By Lee Haye-ah
WASHINGTON, June 26 (Yonhap) -- The U.S. Congress appeared set to keep restrictions on withdrawing American troops from South Korea in new legislation authorizing funding for military and national security programs.
The Armed Services Committees of both the Senate and the House of Representatives have drawn up their respective versions of the National Defense Authorization Act (NDAA) for fiscal year 2021.
In the Senate version, the bill prohibits the use of the authorized funds to reduce the total number of American troops stationed in South Korea from their current level of 28,500 until 90 days after the secretary of defense certifies that the move meets two conditions.
Those conditions are that a reduction is in the national security interest of the United States and will not significantly undermine the security of U.S. allies in the region, and that the secretary has appropriately consulted with U.S. allies, including South Korea and Japan, regarding the move.
The House version adds two more conditions -- that a reduction is commensurate with a reduction in the threat posed by North Korea, and that South Korea is capable of deterring a conflict -- while doubling the required number of days after certification to 180.
This year's NDAA contains the same provision restricting a drawdown of troops below 28,500. Last year's version set the bar at 22,000.

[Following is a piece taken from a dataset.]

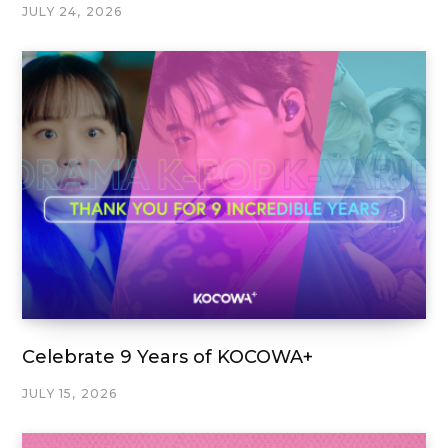
JULY 24, 2026
Celebrate 9 Years of KOCOWA+
JULY 15, 2026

The Senate and House versions must be reconciled before the bill can be passed and sent to U.S. President Donald Trump to sign or veto.
If kept, the restriction is expected to limit the Trump administration's ability to withdraw troops from South Korea amid reports that the measure could be used to pressure Seoul in the two countries' ongoing negotiations over a new defense cost-sharing deal.
Trump's recent decision to reduce troop levels in Germany has fueled those concerns.